What to work on — Using the records that follow, tally the lines containing the word "begin" and state only the count.

Extracted information —
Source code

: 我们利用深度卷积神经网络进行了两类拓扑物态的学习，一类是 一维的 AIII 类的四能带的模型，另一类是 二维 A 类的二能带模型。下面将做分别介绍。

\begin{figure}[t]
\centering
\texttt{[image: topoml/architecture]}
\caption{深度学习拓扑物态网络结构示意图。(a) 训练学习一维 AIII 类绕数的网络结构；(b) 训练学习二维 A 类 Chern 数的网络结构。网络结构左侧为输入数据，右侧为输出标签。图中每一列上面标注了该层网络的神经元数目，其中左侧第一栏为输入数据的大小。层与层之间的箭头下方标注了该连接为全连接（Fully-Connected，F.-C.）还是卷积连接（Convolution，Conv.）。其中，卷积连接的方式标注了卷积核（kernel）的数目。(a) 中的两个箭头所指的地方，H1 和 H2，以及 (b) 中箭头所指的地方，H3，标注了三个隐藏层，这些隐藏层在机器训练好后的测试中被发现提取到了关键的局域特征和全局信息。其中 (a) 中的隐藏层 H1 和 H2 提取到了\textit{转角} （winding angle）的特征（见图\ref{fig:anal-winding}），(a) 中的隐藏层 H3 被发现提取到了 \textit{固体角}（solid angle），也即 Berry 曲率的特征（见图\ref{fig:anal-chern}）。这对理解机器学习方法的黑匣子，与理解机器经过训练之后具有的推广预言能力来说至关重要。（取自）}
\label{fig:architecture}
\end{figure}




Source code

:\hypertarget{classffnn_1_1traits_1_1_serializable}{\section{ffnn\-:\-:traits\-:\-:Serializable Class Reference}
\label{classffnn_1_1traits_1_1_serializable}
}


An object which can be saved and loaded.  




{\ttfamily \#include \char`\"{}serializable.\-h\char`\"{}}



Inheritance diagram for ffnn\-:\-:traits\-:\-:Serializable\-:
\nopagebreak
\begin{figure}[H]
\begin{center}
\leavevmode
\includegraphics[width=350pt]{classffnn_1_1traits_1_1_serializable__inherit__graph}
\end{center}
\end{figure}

Written solution — 3